In der Präambel zum Grundgesetz steht:

„Artikel 3 (3) Niemand darf wegen seines Geschlechts, seiner Abstammung, seiner Rasse, seiner Sprache, seiner Heimat und Herkunft, seines Glaubens, seiner religiösen oder politischen Anschauungen benachteiligt oder bevorzugt werden. Niemand darf wegen seiner Behinderung benachteiligt werden!“

Wir sind Feuerwehr, jeder Mensch, ob Kind, Erwachsener, Senior, Mitbürger mit Migrationshintergrund oder Menschen die Erkrankt sind oder ein Handicap haben, wählen den Notruf 112 und bekommen in kürzester Zeit Hilfe.

 

Mehr Sicherheit auch für Menschen mit Handicap

Woher kennen diese Menschen die Rufnummer? Sie wird ihnen meist von den Eltern, Oma oder Opa beigebracht. In unserer Zeit ist diese Aufgabe aber uns Brandschutzerziehern mehr und mehr zugefallen, da unsere Arbeit im Kindergarten schon beginnt. Häufig wird dabei die Gruppe der Kinder mit Handicap übersehen, das liegt nicht an uns sondern daran das die pädagogische Förderung dieser Kinder oft kein Platz für unsere Arbeit lässt. In unserer heutigen Zeit mit vielen neuen Projekten leben diese Menschen aber nicht nur in Heimen sondern später vielleicht auch in Wohngruppen oder allein. Deswegen sind wir gefordert auch für diese Zielgruppe Inhalte zu entwickeln um ihr Leben sicher zu machen.

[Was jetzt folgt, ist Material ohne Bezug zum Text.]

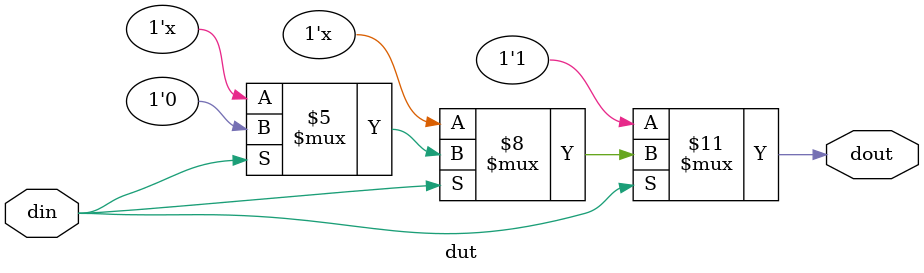
<source format=v>
module dut(din, dout);

input  din;
output dout;
reg    dout;

always @* begin
  if      (din == 1'b0) dout = 1'b1;
  else if (din == 1'b1) dout = 1'b0;
  else                  dout = 1'bx;
end

endmodule

</source>
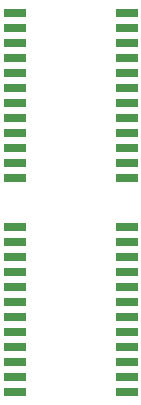
<source format=gbr>
%TF.GenerationSoftware,KiCad,Pcbnew,(6.0.0)*%
%TF.CreationDate,2022-04-22T12:33:35-07:00*%
%TF.ProjectId,Garden-Soil-MoistureSensor,47617264-656e-42d5-936f-696c2d4d6f69,rev?*%
%TF.SameCoordinates,Original*%
%TF.FileFunction,Paste,Top*%
%TF.FilePolarity,Positive*%
%FSLAX46Y46*%
G04 Gerber Fmt 4.6, Leading zero omitted, Abs format (unit mm)*
G04 Created by KiCad (PCBNEW (6.0.0)) date 2022-04-22 12:33:35*
%MOMM*%
%LPD*%
G01*
G04 APERTURE LIST*
%ADD10R,1.950000X0.650000*%
G04 APERTURE END LIST*
D10*
%TO.C,IC1*%
X157959700Y-96469800D03*
X157959700Y-97739800D03*
X157959700Y-99009800D03*
X157959700Y-100279800D03*
X157959700Y-101549800D03*
X157959700Y-102819800D03*
X157959700Y-104089800D03*
X157959700Y-105359800D03*
X157959700Y-106629800D03*
X157959700Y-107899800D03*
X157959700Y-109169800D03*
X157959700Y-110439800D03*
X167409700Y-110439800D03*
X167409700Y-109169800D03*
X167409700Y-107899800D03*
X167409700Y-106629800D03*
X167409700Y-105359800D03*
X167409700Y-104089800D03*
X167409700Y-102819800D03*
X167409700Y-101549800D03*
X167409700Y-100279800D03*
X167409700Y-99009800D03*
X167409700Y-97739800D03*
X167409700Y-96469800D03*
%TD*%
%TO.C,IC2*%
X157959700Y-114520900D03*
X157959700Y-115790900D03*
X157959700Y-117060900D03*
X157959700Y-118330900D03*
X157959700Y-119600900D03*
X157959700Y-120870900D03*
X157959700Y-122140900D03*
X157959700Y-123410900D03*
X157959700Y-124680900D03*
X157959700Y-125950900D03*
X157959700Y-127220900D03*
X157959700Y-128490900D03*
X167409700Y-128490900D03*
X167409700Y-127220900D03*
X167409700Y-125950900D03*
X167409700Y-124680900D03*
X167409700Y-123410900D03*
X167409700Y-122140900D03*
X167409700Y-120870900D03*
X167409700Y-119600900D03*
X167409700Y-118330900D03*
X167409700Y-117060900D03*
X167409700Y-115790900D03*
X167409700Y-114520900D03*
%TD*%
M02*

</source>
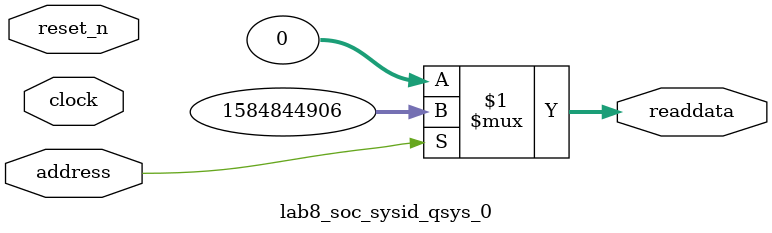
<source format=v>



// synthesis translate_off
`timescale 1ns / 1ps
// synthesis translate_on

// turn off superfluous verilog processor warnings 
// altera message_level Level1 
// altera message_off 10034 10035 10036 10037 10230 10240 10030 

module lab8_soc_sysid_qsys_0 (
               // inputs:
                address,
                clock,
                reset_n,

               // outputs:
                readdata
             )
;

  output  [ 31: 0] readdata;
  input            address;
  input            clock;
  input            reset_n;

  wire    [ 31: 0] readdata;
  //control_slave, which is an e_avalon_slave
  assign readdata = address ? 1584844906 : 0;

endmodule



</source>
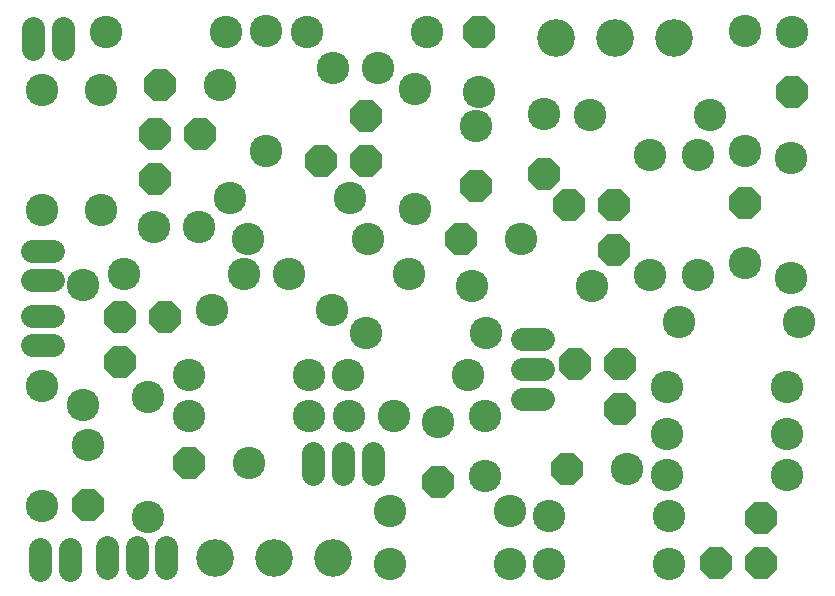
<source format=gbs>
G75*
G70*
%OFA0B0*%
%FSLAX24Y24*%
%IPPOS*%
%LPD*%
%AMOC8*
5,1,8,0,0,1.08239X$1,22.5*
%
%ADD10C,0.1080*%
%ADD11OC8,0.1080*%
%ADD12C,0.1261*%
%ADD13C,0.0780*%
D10*
X005295Y007286D03*
X006838Y009290D03*
X006673Y010632D03*
X005295Y011286D03*
X008838Y010892D03*
X010185Y010270D03*
X010185Y011648D03*
X010972Y013813D03*
X012020Y014994D03*
X012153Y016175D03*
X010520Y016569D03*
X011563Y017553D03*
X012775Y019097D03*
X011216Y021294D03*
X011429Y023065D03*
X012775Y023097D03*
X014122Y023065D03*
X014980Y021864D03*
X016480Y021864D03*
X017740Y021159D03*
X019772Y019951D03*
X019862Y021081D03*
X022027Y020325D03*
X023571Y020309D03*
X025571Y018963D03*
X027146Y018963D03*
X028720Y019097D03*
X030268Y018857D03*
X027571Y020309D03*
X028720Y023097D03*
X030295Y023081D03*
X021256Y016175D03*
X019634Y014601D03*
X020090Y013026D03*
X019500Y011648D03*
X020059Y010286D03*
X018484Y010089D03*
X017016Y010270D03*
X015516Y010270D03*
X014185Y010270D03*
X014185Y011648D03*
X015500Y011648D03*
X016090Y013026D03*
X014972Y013813D03*
X013531Y014994D03*
X016153Y016175D03*
X017531Y014994D03*
X017740Y017159D03*
X015563Y017553D03*
X009020Y016569D03*
X007264Y017128D03*
X005295Y017128D03*
X008020Y014994D03*
X006673Y014632D03*
X012201Y008695D03*
X008838Y006892D03*
X016878Y007120D03*
X016878Y005349D03*
X020878Y005349D03*
X022193Y005349D03*
X022193Y006923D03*
X020878Y007120D03*
X020059Y008286D03*
X024799Y008498D03*
X026130Y008301D03*
X026130Y009679D03*
X026130Y011254D03*
X026523Y013420D03*
X027146Y014963D03*
X028720Y015372D03*
X030268Y014857D03*
X030523Y013420D03*
X030130Y011254D03*
X030130Y009679D03*
X030130Y008301D03*
X026193Y006923D03*
X026193Y005349D03*
X023634Y014601D03*
X025571Y014963D03*
X018122Y023065D03*
X007429Y023065D03*
X007264Y021128D03*
X005295Y021128D03*
D11*
X009216Y021294D03*
X009073Y019681D03*
X010573Y019681D03*
X009073Y018181D03*
X014585Y018759D03*
X016085Y018759D03*
X016085Y020259D03*
X019772Y017951D03*
X019256Y016175D03*
X022027Y018325D03*
X022852Y017319D03*
X024352Y017319D03*
X024352Y015819D03*
X024549Y012004D03*
X023049Y012004D03*
X024549Y010504D03*
X022799Y008498D03*
X018484Y008089D03*
X010201Y008695D03*
X006838Y007290D03*
X007892Y012079D03*
X007892Y013579D03*
X009392Y013579D03*
X019862Y023081D03*
X028720Y017372D03*
X030295Y021081D03*
X029273Y006886D03*
X029273Y005386D03*
X027773Y005386D03*
D12*
X014992Y005534D03*
X013023Y005534D03*
X011055Y005534D03*
X022421Y022868D03*
X024390Y022868D03*
X026358Y022868D03*
D13*
X005232Y005836D02*
X005232Y005136D01*
X006232Y005136D02*
X006232Y005836D01*
X007460Y005896D02*
X007460Y005196D01*
X008445Y005196D02*
X008445Y005896D01*
X009429Y005896D02*
X009429Y005196D01*
X014335Y008345D02*
X014335Y009045D01*
X015335Y009045D02*
X015335Y008345D01*
X016335Y008345D02*
X016335Y009045D01*
X021284Y010845D02*
X021984Y010845D01*
X021984Y011845D02*
X021284Y011845D01*
X021284Y012845D02*
X021984Y012845D01*
X005992Y022518D02*
X005992Y023218D01*
X004992Y023218D02*
X004992Y022518D01*
X004945Y015782D02*
X005645Y015782D01*
X005645Y014797D02*
X004945Y014797D01*
X004945Y013616D02*
X005645Y013616D01*
X005645Y012632D02*
X004945Y012632D01*
M02*

</source>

Ich möchte sie bitten sich dieser Aufgabe zu stellen und sich darauf einzulassen. Sie werden Zeit brauchen um eigene Konzepte und Vorgehensweisen zu entwickeln, weil jede Gruppe dieser Menschen eine andere Art und Umfang von Einschränkungen hat. Sie werden Zeit brauchen um Vertrauen aufzubauen und um Inhalte zu vermitteln. Erfolg wird schwer Messbar sein. Auf der anderen Seite werden ihnen Kinder und Erwachsene gegenüber stehen die ihnen vertrauen ohne Einschränkungen, die sie für ihren besten Freund halten und die ihnen dankbar sind dafür, dass sie sich ihre wertvolle Zeit nehmen, sie als normales Mitglied dieser Gesellschaft akzeptieren und ihnen ermöglichen selbstständig zu sein. Es macht spaß und ist fesselnd mit diesen Menschen zu arbeiten. Sie werden viele Überraschungen erleben und es wird auch Ihr Leben bereichern.

Wir sind Feuerwehr, im Notfall und in der Präventionsarbeit für alle Menschen da!